Prompt:
Please keep the images out and set down the data exactly as given.

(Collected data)
◆ ◆ ◆ ◆ ◆
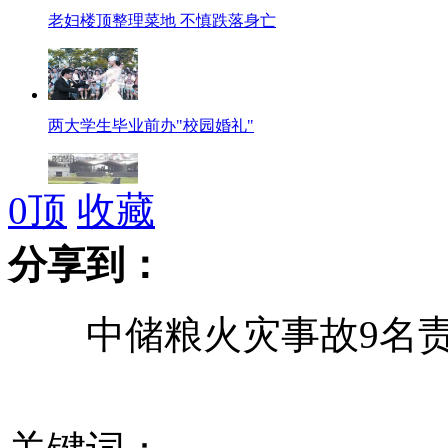
老妇楼顶整理菜地 不慎跌落身亡
两大学生毕业前办"校园婚礼"
0
顶
收藏
桥下彻提议将“鱼鹰”训练移至大阪
分享到：
中储粮火灾事故9名责
浪漫也需量力而行
实拍:"越狱"美洲驼嚣张"拒捕" 踩警察吐唾沫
◆ ◆ ◆ ◆ ◆
Finished task:
老妇楼顶整理菜地 不慎跌落身亡
两大学生毕业前办"校园婚礼"
0
顶
收藏
桥下彻提议将“鱼鹰”训练移至大阪
分享到：
中储粮火灾事故9名责
浪漫也需量力而行
实拍:"越狱"美洲驼嚣张"拒捕" 踩警察吐唾沫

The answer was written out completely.